Olhou novamente suas pastas – cromo terapia – mais alguns relatórios e estaria livre para retornar ao seio de sua família, e mais uma vez trepar e sentir-se esvaído, nada.

Range a porta, a maçaneta gira por cento e oitenta graus, escuta-se o salto sob o assoalho em tábua corrida, perturbação não era a palavra correta, mas era a única que conseguia associar; Natália, este era o nome, tinha feito de sua mulher um tipo de boneca barbie, bonita de olhar, terrível pra tocar, sentiu-se mal, só da cintura até o crânio, todo o resto pulsava.
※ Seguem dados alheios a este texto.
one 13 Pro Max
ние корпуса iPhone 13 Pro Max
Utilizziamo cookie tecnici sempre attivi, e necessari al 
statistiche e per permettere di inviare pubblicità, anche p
Os olhos voltaram-se para as pastas, cores, vermelho ruge, amarelo sol, azul bebê – estão aqui os relatórios, tomei a liberdade de dividi-los por prioridade – dizia Natália;

Não olhou para as pastas, nem paras as cores, ao menos para os bicos ressaltados sobre a roupa de Natália, olhou para dentro de si, não enxergou, fechou os olhos, os esfregou; constatou – morto!

Levantou-se sobre os sapatos polidos, derrubou a mesa, atravessou a porta, venceu as escadas, encontrou a rua e correu, correu;

Não era suas roupas, não era os sapatos, ou o relógio, menos a cadeira estofada, neste momento não tinha mulher, não tinha secretária, ninguém não era exatamente a palavra, contudo era a única que poderia associar. Não era mais morto, era vivo, acelerou em passadas largas, não chegou a lugar nenhum, porém, chegou a si mesmo.

Sentou-se sobre o asfalto quente, repuxou a barra das calças que o ostentavam, chorou, apertou os punhos, queria morrer, mas estava vivo.